I think that if James had in mind the Protestant doctrine of justification by faith alone, he probably would’ve made it clearer, rather than saying “not by faith alone”.
Also, Paul is not always clear. Even Peter, another apostle, thought so (2 Peter 3:16). We shouldn’t expect there to be some ultra-easy solution to the dynamics of faith and works in his letters.
Paul juxtaposes past-tense salvation and works. But he seems to think that works can contribute to continual and eschatological salvation. Take for example Romans 2:13, where he says that “the doers of the law will be justified”. The “good works” of 6, 7, and 10 are instrumental to God rewarding people. These works are done by God’s grace (2:4). This seems to be an example of eschatological justification (future tense of the word “justified”) that is partially based on the works of a person. Works are a partial cause, not just an effect or sign, of justification. That actually seems pretty clear to me; I don’t know about you.
Regarding salvation more generally, I’d point to for instance Philipians 2:12-13. Works here are aided by grace, but seem to be instrumental to salvation. Salvation also seems to be an ongoing process. Works are definitely not opposed to salvation here, whatever else may be said about the passage.
Examples of Paul talking about works being instrumental to God making a good judgment about us include 2 Corinthians 5:10, 9:6, 11:5, Galatians 6:7-8, Ephesians 6:8, Colossians 3:24-25, and 1 timothy 6:18-19. Other examples, many of which are implicit, abound outside of and inside Paul’s writings.
Its unfortunate that some Arminians don’t realize that faith is a gift of God. This is probably because they see an inherent opposition between God’s grace and human activity. This is, of course, a false dichotomy. I naturally agree with Chrysostom that the gift includes faith.
I assumed that you were reading justification information into this passage; perhaps I did so wrongly.
Also, could you address the following points that you did not include in your first response:
- where is “faith alone”?
- do you agree with my argument about Christ showing that grace and effort are not in conflict?
- do you agree with my argument that your view of sin in the saints does not take seriously Pauline optimism about God’s work, and Pauline pessimism about the consequences of sin?

Problem description: Extract, verbatim, the stretch of the text on faith and works from "Also, Paul is" through "in his letters.". The material that follows is separate from the text on faith and works.

Records supplied:
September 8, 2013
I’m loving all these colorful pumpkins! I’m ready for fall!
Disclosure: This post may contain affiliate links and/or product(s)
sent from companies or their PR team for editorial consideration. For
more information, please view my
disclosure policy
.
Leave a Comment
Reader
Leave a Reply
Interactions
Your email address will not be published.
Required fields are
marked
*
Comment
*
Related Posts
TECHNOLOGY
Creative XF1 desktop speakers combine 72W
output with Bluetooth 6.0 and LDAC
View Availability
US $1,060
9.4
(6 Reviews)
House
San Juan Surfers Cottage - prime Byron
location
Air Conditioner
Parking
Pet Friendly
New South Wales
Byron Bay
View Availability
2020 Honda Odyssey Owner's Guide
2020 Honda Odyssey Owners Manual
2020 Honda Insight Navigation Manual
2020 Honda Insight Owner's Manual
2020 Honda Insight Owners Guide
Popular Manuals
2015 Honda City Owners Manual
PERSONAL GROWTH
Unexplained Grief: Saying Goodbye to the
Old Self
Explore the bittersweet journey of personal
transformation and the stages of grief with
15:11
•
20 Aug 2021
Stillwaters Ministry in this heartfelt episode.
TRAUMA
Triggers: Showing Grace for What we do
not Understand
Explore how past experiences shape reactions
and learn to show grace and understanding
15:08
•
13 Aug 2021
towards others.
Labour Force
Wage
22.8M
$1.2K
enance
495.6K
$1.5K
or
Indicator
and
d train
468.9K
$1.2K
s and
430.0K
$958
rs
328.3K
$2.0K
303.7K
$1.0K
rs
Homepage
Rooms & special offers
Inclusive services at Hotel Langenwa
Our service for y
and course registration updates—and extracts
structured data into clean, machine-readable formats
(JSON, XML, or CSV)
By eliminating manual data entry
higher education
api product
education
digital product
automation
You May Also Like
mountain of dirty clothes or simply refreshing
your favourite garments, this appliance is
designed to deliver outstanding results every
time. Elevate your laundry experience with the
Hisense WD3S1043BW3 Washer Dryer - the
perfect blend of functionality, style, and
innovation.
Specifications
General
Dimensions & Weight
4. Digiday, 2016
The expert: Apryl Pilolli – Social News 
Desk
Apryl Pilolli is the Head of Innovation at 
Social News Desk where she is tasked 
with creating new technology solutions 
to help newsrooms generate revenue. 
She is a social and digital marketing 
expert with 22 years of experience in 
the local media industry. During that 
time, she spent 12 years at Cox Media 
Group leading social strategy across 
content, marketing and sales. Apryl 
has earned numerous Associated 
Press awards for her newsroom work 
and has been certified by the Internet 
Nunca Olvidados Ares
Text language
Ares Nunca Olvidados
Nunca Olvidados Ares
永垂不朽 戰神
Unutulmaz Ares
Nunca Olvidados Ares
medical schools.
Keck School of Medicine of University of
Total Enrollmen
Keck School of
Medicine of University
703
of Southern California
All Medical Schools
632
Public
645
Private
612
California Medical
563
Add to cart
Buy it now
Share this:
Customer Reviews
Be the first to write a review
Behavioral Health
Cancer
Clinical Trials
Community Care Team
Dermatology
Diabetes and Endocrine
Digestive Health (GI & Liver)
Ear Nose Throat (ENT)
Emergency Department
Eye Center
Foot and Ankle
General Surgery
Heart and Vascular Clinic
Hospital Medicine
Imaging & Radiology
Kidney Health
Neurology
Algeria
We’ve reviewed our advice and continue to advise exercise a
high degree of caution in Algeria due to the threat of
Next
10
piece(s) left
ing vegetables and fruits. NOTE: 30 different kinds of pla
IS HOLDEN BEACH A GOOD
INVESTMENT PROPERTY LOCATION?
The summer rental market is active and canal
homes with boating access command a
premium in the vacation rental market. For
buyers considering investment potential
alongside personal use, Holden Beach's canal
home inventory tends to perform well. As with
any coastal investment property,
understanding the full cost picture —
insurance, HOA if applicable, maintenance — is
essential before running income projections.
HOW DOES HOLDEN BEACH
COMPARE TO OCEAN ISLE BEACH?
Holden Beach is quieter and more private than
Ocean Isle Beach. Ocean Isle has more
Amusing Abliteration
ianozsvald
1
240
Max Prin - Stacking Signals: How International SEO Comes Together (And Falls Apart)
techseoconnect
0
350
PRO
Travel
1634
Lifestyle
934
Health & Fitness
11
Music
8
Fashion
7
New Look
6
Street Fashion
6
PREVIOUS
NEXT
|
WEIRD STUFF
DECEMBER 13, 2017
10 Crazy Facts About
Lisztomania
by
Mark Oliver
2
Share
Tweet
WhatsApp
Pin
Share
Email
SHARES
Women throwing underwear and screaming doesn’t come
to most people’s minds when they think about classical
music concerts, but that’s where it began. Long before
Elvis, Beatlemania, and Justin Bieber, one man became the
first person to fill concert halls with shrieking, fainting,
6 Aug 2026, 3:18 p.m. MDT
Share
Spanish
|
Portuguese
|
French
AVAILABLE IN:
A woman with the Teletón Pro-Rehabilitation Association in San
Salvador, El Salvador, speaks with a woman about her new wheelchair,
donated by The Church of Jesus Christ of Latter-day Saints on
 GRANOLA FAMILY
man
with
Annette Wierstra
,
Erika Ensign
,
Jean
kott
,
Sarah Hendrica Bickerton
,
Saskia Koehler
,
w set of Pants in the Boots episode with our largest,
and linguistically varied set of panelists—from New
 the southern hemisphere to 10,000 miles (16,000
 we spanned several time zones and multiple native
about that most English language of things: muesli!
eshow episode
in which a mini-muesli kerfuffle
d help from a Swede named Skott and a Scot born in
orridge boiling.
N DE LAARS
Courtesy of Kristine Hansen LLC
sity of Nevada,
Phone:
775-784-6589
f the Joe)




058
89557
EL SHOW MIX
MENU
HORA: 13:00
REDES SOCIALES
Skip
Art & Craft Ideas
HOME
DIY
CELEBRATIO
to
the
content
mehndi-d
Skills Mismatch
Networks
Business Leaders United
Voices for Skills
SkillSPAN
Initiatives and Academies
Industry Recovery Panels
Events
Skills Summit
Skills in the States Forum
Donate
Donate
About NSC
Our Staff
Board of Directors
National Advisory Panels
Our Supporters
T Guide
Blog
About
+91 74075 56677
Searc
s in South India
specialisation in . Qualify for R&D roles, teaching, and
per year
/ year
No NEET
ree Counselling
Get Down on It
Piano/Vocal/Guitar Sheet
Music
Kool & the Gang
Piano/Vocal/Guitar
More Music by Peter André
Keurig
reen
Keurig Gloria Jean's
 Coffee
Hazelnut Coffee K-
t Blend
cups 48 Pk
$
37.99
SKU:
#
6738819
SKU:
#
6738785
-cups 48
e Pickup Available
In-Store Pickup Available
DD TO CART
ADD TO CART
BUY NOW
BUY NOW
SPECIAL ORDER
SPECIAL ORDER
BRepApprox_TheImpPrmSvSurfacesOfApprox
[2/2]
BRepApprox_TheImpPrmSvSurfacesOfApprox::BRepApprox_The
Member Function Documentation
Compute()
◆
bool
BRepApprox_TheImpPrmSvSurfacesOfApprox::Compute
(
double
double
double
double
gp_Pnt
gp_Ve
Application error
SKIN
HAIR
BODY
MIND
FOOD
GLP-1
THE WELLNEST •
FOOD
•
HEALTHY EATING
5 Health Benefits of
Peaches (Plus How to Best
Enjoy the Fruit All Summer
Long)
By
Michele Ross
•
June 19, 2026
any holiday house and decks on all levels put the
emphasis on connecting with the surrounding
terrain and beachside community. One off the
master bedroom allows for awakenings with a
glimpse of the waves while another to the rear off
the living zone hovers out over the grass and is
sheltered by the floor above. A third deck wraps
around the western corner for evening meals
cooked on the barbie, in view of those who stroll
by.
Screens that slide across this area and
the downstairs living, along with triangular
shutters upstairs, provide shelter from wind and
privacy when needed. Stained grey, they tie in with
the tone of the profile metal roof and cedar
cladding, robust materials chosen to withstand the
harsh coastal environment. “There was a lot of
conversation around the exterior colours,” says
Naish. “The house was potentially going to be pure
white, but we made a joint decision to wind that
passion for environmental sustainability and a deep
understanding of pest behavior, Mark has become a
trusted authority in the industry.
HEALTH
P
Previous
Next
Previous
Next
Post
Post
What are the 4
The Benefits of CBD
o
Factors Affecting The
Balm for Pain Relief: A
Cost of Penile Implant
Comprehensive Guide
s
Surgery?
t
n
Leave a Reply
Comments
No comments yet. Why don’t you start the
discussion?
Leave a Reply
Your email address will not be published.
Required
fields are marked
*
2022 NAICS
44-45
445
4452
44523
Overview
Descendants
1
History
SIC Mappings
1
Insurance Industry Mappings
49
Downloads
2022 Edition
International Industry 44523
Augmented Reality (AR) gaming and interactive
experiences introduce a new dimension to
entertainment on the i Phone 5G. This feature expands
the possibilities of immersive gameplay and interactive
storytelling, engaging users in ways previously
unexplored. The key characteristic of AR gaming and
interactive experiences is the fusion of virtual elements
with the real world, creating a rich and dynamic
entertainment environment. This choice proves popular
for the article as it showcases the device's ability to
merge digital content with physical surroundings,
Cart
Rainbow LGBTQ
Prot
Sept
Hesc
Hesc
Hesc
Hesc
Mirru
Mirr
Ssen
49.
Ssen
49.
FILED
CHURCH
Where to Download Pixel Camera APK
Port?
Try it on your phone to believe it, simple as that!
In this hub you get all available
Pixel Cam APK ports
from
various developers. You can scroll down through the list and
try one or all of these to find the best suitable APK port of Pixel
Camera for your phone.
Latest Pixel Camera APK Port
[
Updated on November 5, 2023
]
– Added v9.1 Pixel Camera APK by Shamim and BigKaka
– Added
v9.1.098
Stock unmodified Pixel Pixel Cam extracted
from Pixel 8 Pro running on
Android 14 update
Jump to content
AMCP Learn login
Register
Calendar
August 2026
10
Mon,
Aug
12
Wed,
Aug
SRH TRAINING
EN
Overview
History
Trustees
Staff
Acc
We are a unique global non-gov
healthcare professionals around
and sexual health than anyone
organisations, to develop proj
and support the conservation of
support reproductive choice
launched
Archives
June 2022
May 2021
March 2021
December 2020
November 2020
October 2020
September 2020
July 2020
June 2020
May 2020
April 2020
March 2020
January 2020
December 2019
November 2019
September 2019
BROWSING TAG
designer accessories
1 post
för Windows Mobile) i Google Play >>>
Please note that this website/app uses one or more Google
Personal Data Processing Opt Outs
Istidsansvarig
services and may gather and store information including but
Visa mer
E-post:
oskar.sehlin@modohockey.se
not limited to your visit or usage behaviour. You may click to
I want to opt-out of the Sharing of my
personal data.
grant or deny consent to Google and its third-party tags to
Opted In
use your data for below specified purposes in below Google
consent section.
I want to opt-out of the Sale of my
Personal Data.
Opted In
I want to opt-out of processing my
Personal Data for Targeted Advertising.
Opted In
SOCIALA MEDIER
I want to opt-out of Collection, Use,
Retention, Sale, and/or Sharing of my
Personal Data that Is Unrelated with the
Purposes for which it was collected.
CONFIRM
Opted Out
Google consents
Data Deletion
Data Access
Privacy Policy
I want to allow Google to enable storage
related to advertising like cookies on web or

Solution to this task:
Also, Paul is not always clear. Even Peter, another apostle, thought so (2 Peter 3:16). We shouldn’t expect there to be some ultra-easy solution to the dynamics of faith and works in his letters.